▸ **Activity**:
The word "Preis" marks the lines to keep; find each one in the data and copy it.

▸ **Supplied entries**:
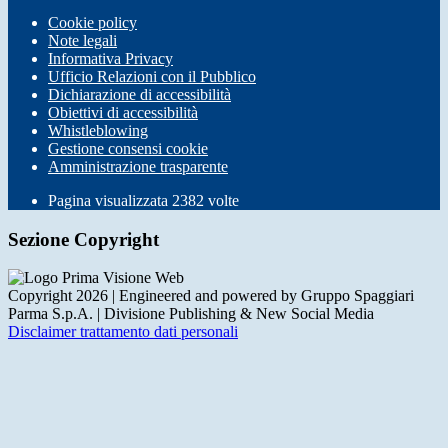
Cookie policy
Note legali
Informativa Privacy
Ufficio Relazioni con il Pubblico
Dichiarazione di accessibilità
Obiettivi di accessibilità
Whistleblowing
Gestione consensi cookie
Amministrazione trasparente
Pagina visualizzata
2382
volte
Sezione Copyright
Copyright 2026 | Engineered and powered by Gruppo Spaggiari
Parma S.p.A. | Divisione Publishing & New Social Media
Disclaimer trattamento dati personali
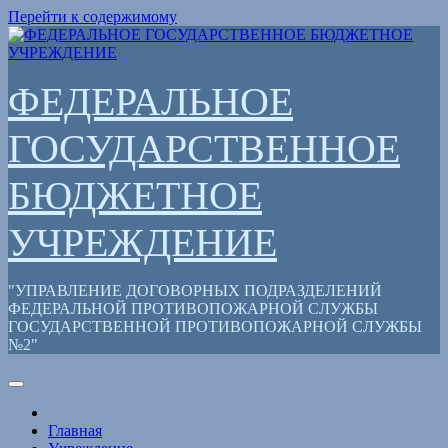
Перейти к содержимому
ФЕДЕРАЛЬНОЕ
ГОСУДАРСТВЕННОЕ
БЮДЖЕТНОЕ
УЧРЕЖДЕНИЕ
"УПРАВЛЕНИЕ ДОГОВОРНЫХ ПОДРАЗДЕЛЕНИЙ
ФЕДЕРАЛЬНОЙ ПРОТИВОПОЖАРНОЙ СЛУЖБЫ
ГОСУДАРСТВЕННОЙ ПРОТИВОПОЖАРНОЙ СЛУЖБЫ
№2"
Главная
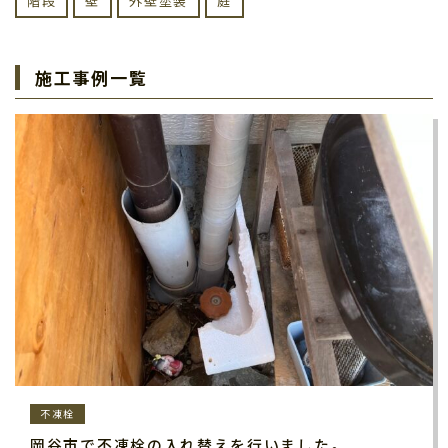
階段
壁
外壁塗装
庭
施工事例一覧
不凍栓
岡谷市で不凍栓の入れ替えを行いました。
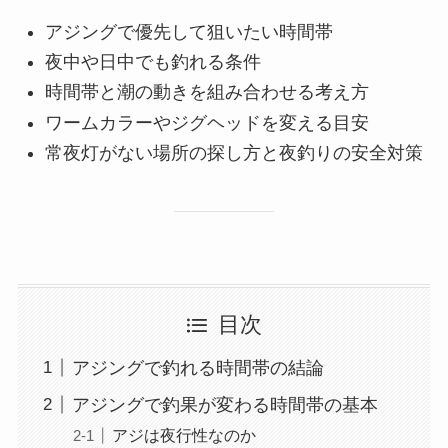
アジングで優先して狙いたい時間帯
夜中や日中でも釣れる条件
時間帯と潮の動きを組み合わせる考え方
ワームカラーやジグヘッドを変える目安
常夜灯がない場所の探し方と夜釣りの安全対策
目次
アジングで釣れる時間帯の結論
アジングで釣果が変わる時間帯の基本
アジは夜行性なのか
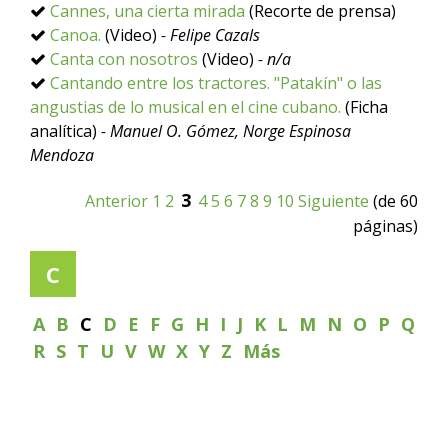
Cannes, una cierta mirada
(Recorte de prensa)
Canoa.
(Video)
- Felipe Cazals
Canta con nosotros
(Video)
- n/a
Cantando entre los tractores. "Patakín" o las
angustias de lo musical en el cine cubano.
(Ficha
analítica)
- Manuel O. Gómez, Norge Espinosa
Mendoza
3
Anterior
1
2
4
5
6
7
8
9
10
Siguiente
(de 60
páginas)
C
A
B
C
D
E
F
G
H
I
J
K
L
M
N
O
P
Q
R
S
T
U
V
W
X
Y
Z
Más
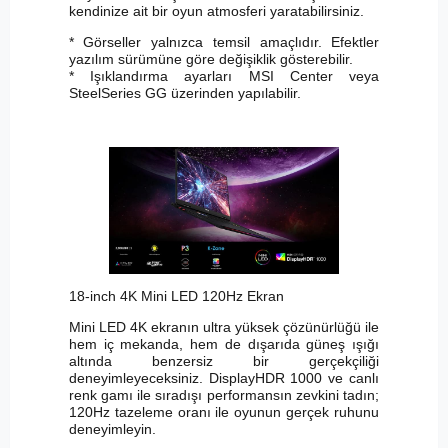
kendinize ait bir oyun atmosferi yaratabilirsiniz.
* Görseller yalnızca temsil amaçlıdır. Efektler
yazılım sürümüne göre değişiklik gösterebilir.
* Işıklandırma ayarları MSI Center veya
SteelSeries GG üzerinden yapılabilir.
18-inch 4K Mini LED 120Hz Ekran
Mini LED 4K ekranın ultra yüksek çözünürlüğü ile
hem iç mekanda, hem de dışarıda güneş ışığı
altında benzersiz bir gerçekçiliği
deneyimleyeceksiniz. DisplayHDR 1000 ve canlı
renk gamı ile sıradışı performansın zevkini tadın;
120Hz tazeleme oranı ile oyunun gerçek ruhunu
deneyimleyin.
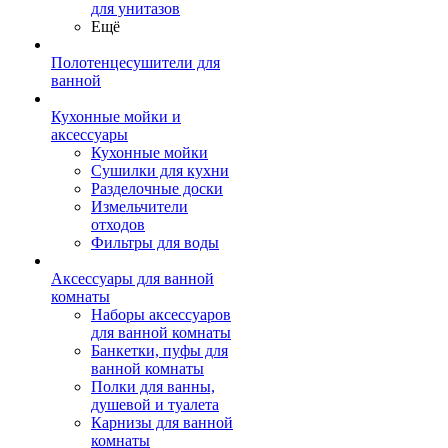
для унитазов
Ещё
Полотенцесушители для
ванной
Кухонные мойки и
аксессуары
Кухонные мойки
Сушилки для кухни
Разделочные доски
Измельчители
отходов
Фильтры для воды
Аксессуары для ванной
комнаты
Наборы аксессуаров
для ванной комнаты
Банкетки, пуфы для
ванной комнаты
Полки для ванны,
душевой и туалета
Карнизы для ванной
комнаты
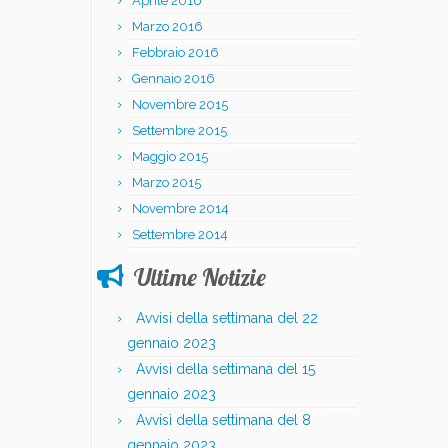
Aprile 2016
Marzo 2016
Febbraio 2016
Gennaio 2016
Novembre 2015
Settembre 2015
Maggio 2015
Marzo 2015
Novembre 2014
Settembre 2014
Ultime Notizie
Avvisi della settimana del 22
gennaio 2023
Avvisi della settimana del 15
gennaio 2023
Avvisi della settimana del 8
gennaio 2023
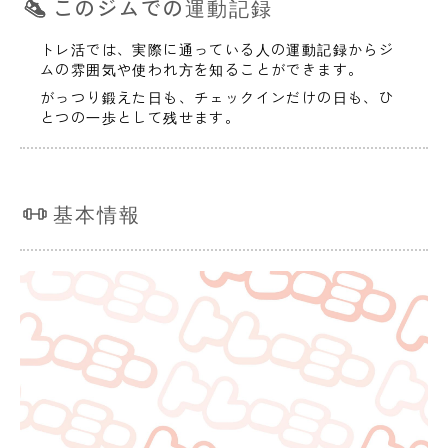
このジムでの運動記録
トレ活では、実際に通っている人の運動記録からジ
ムの雰囲気や使われ方を知ることができます。
がっつり鍛えた日も、チェックインだけの日も、ひ
とつの一歩として残せます。
基本情報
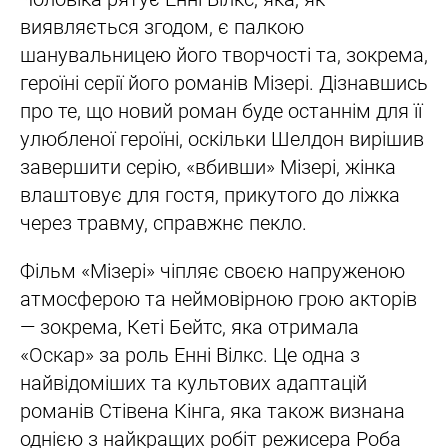
виявляється згодом, є палкою
шанувальницею його творчості та, зокрема,
героїні серії його романів Мізері. Дізнавшись
про те, що новий роман буде останнім для її
улюбленої героїні, оскільки Шелдон вирішив
завершити серію, «вбивши» Мізері, жінка
влаштовує для гостя, прикутого до ліжка
через травму, справжнє пекло.
Фільм «Мізері» чіпляє своєю напруженою
атмосферою та неймовірною грою акторів
— зокрема, Кеті Бейтс, яка отримала
«Оскар» за роль Енні Вілкс. Це одна з
найвідоміших та культових адаптацій
романів Стівена Кінга, яка також визнана
однією з найкращих робіт режисера Роба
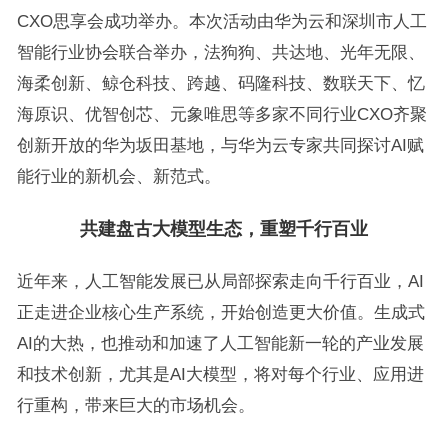
CXO思享会成功举办。本次活动由华为云和深圳市人工
智能行业协会联合举办，法狗狗、共达地、光年无限、
海柔创新、鲸仓科技、跨越、码隆科技、数联天下、忆
海原识、优智创芯、元象唯思等多家不同行业CXO齐聚
创新开放的华为坂田基地，与华为云专家共同探讨AI赋
能行业的新机会、新范式。
共建盘古大模型生态，重塑千行百业
近年来，人工智能发展已从局部探索走向千行百业，AI
正走进企业核心生产系统，开始创造更大价值。生成式
AI的大热，也推动和加速了人工智能新一轮的产业发展
和技术创新，尤其是AI大模型，将对每个行业、应用进
行重构，带来巨大的市场机会。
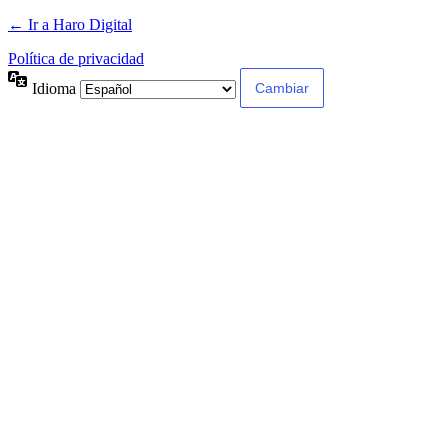
← Ir a Haro Digital
Política de privacidad
Idioma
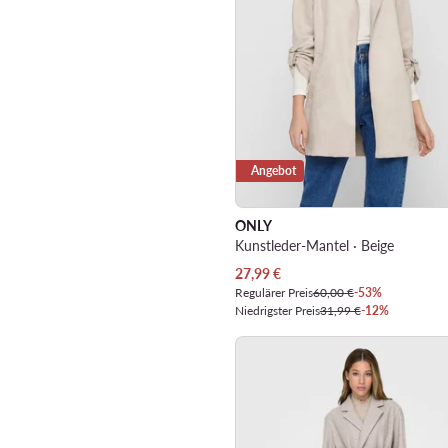
Angebot
ONLY
Kunstleder-Mantel · Beige
Aktueller Preis
27,99
€
Regulärer Preis
60,00 €
-53%
Niedrigster Preis
31,99 €
-12%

▸ **Exercise response**:
Aktueller Preis
Regulärer Preis
Niedrigster Preis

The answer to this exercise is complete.